From c225826208c31a980e41e1fad0298bb552f6114c Mon Sep 17 00:00:00 2001
From: Peter Geoghegan <pg@bowt.ie>
Date: Fri, 31 Jul 2020 16:57:35 -0700
Subject: [PATCH v3] Avoid backwards scan page deletion standby race.

Author: Michail Nikolaev
Discussion: https://postgr.es/m/CANtu0ohkR-evAWbpzJu54V8eCOtqjJyYp3PQ_SGoBTRGXWhWRw@mail.gmail.com
---
 src/backend/access/nbtree/README    | 18 ++++++
 src/backend/access/nbtree/nbtxlog.c | 85 ++++++++++++++++++-----------
 2 files changed, 70 insertions(+), 33 deletions(-)

diff --git a/src/backend/access/nbtree/README b/src/backend/access/nbtree/README
index 32ad9e339a..a08c3de3f3 100644
--- a/src/backend/access/nbtree/README
+++ b/src/backend/access/nbtree/README
@@ -572,6 +572,24 @@ replay of page deletion records does not hold a write lock on the target
 leaf page throughout; only the primary needs to block out concurrent
 writers that insert on to the page being deleted.)
 
+There are also locking differences between the primary and WAL replay
+for the first stage of a page split (i.e. same-level differences in
+locking).  Replay of the first phase of a page split can get away with
+locking and updating the original right sibling page (which is also the
+new right sibling page's right sibling) after locks on the original page
+and its new right sibling have been released.  Again, this is okay
+because there are no writers.  Page deletion cannot get away with being
+lax about same-level locking during replay, though -- doing so risks
+confusing concurrent backwards scans.
+
+Page deletion's second phase locks the left sibling page, target page,
+and right page in order on the standby, just like on the primary.  This
+allows backwards scans running on a standby to reason about page
+deletion on the leaf level; a page cannot appear deleted without that
+being reflected in the sibling pages.  It's probably possible to be more
+lax about how locks are acquired on the standby during the second phase
+of page deletion, but that hardly seems worth it.
+
 During recovery all index scans start with ignore_killed_tuples = false
 and we never set kill_prior_tuple.

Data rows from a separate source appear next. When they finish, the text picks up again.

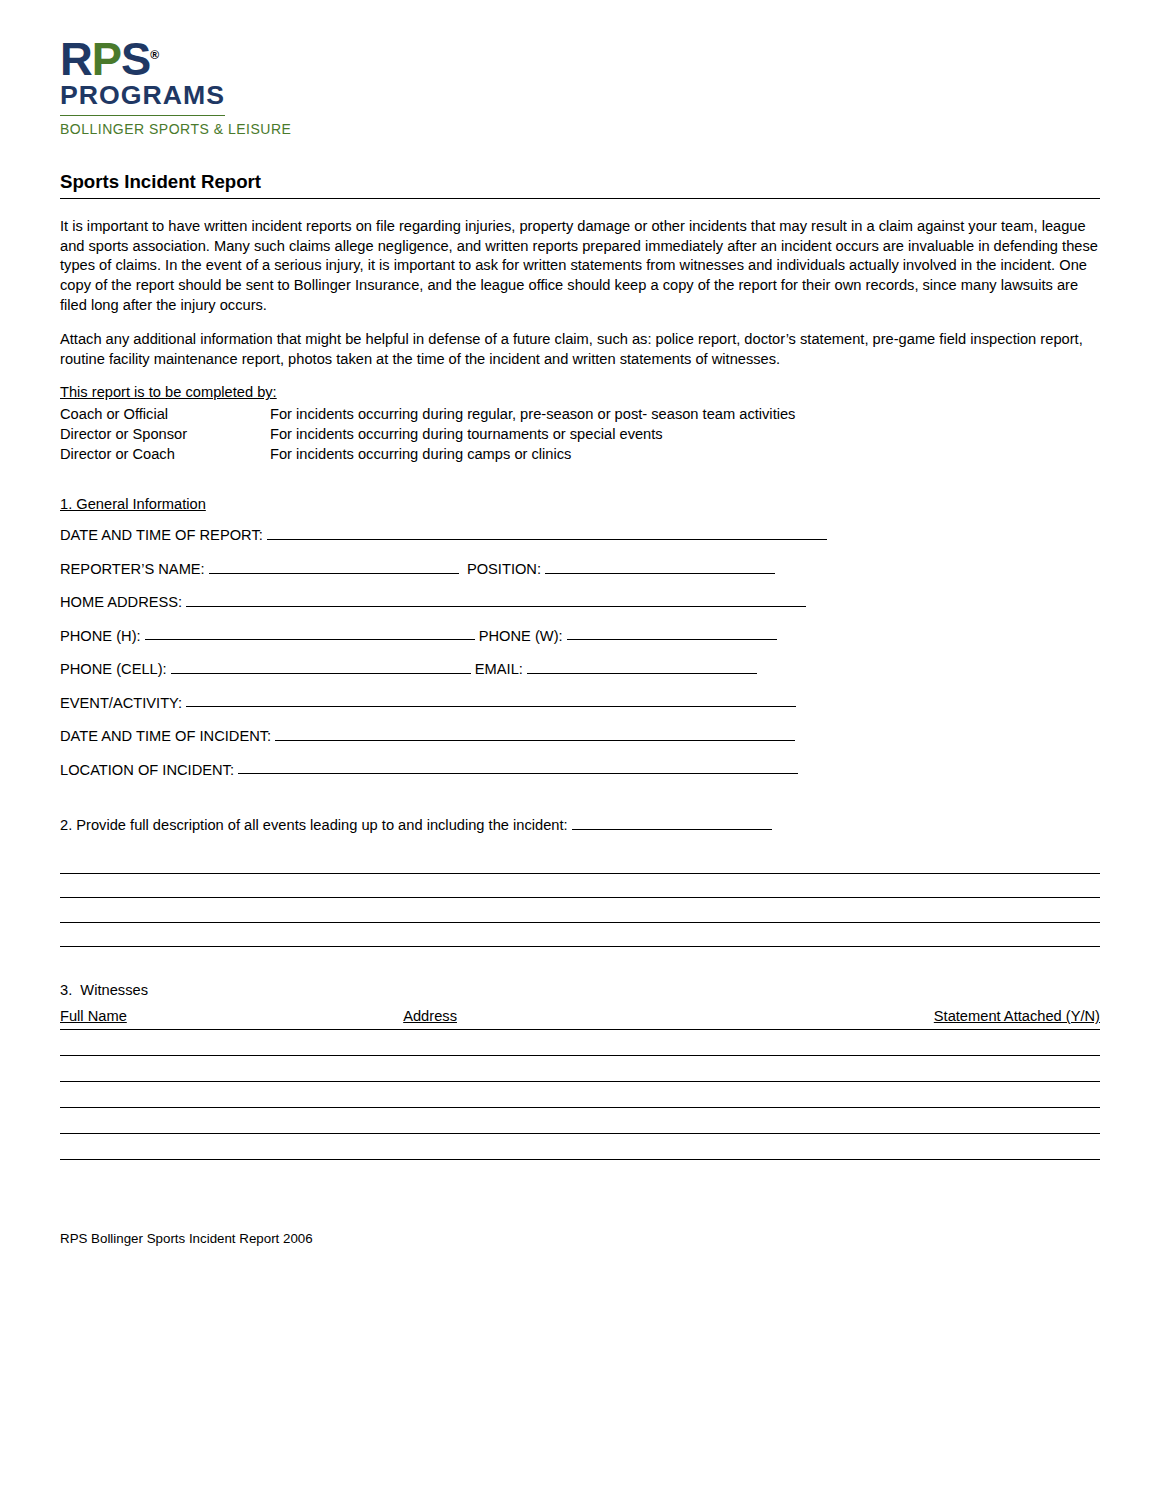RPS®
PROGRAMS
BOLLINGER SPORTS & LEISURE
Sports Incident Report
It is important to have written incident reports on file regarding injuries, property damage or other incidents that may result in a claim against your team, league and sports association. Many such claims allege negligence, and written reports prepared immediately after an incident occurs are invaluable in defending these types of claims. In the event of a serious injury, it is important to ask for written statements from witnesses and individuals actually involved in the incident. One copy of the report should be sent to Bollinger Insurance, and the league office should keep a copy of the report for their own records, since many lawsuits are filed long after the injury occurs.
Attach any additional information that might be helpful in defense of a future claim, such as: police report, doctor’s statement, pre-game field inspection report, routine facility maintenance report, photos taken at the time of the incident and written statements of witnesses.
This report is to be completed by:
| Coach or Official | For incidents occurring during regular, pre-season or post- season team activities |
| Director or Sponsor | For incidents occurring during tournaments or special events |
| Director or Coach | For incidents occurring during camps or clinics |
1. General Information
DATE AND TIME OF REPORT:
REPORTER’S NAME: POSITION:
HOME ADDRESS:
PHONE (H): PHONE (W):
PHONE (CELL): EMAIL:
EVENT/ACTIVITY:
DATE AND TIME OF INCIDENT:
LOCATION OF INCIDENT:
2. Provide full description of all events leading up to and including the incident:
3. Witnesses
Full Name Address Statement Attached (Y/N)
RPS Bollinger Sports Incident Report 2006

We do this because the oldest xmin
 on the standby server can be older than the oldest xmin on the primary
diff --git a/src/backend/access/nbtree/nbtxlog.c b/src/backend/access/nbtree/nbtxlog.c
index 5d346da84f..8e46437dbe 100644
--- a/src/backend/access/nbtree/nbtxlog.c
+++ b/src/backend/access/nbtree/nbtxlog.c
@@ -774,7 +774,10 @@ btree_xlog_unlink_page(uint8 info, XLogReaderState *record)
 	xl_btree_unlink_page *xlrec = (xl_btree_unlink_page *) XLogRecGetData(record);
 	BlockNumber leftsib;
 	BlockNumber rightsib;
-	Buffer		buffer;
+	Buffer		leftbuf;
+	Buffer		target;
+	Buffer		rightbuf;
+	Buffer		leafbuf;
 	Page		page;
 	BTPageOpaque pageop;
 
@@ -783,46 +786,38 @@ btree_xlog_unlink_page(uint8 info, XLogReaderState *record)
 
 	/*
 	 * In normal operation, we would lock all the pages this WAL record
-	 * touches before changing any of them.  In WAL replay, it should be okay
-	 * to lock just one page at a time, since no concurrent index updates can
-	 * be happening, and readers should not care whether they arrive at the
-	 * target page or not (since it's surely empty).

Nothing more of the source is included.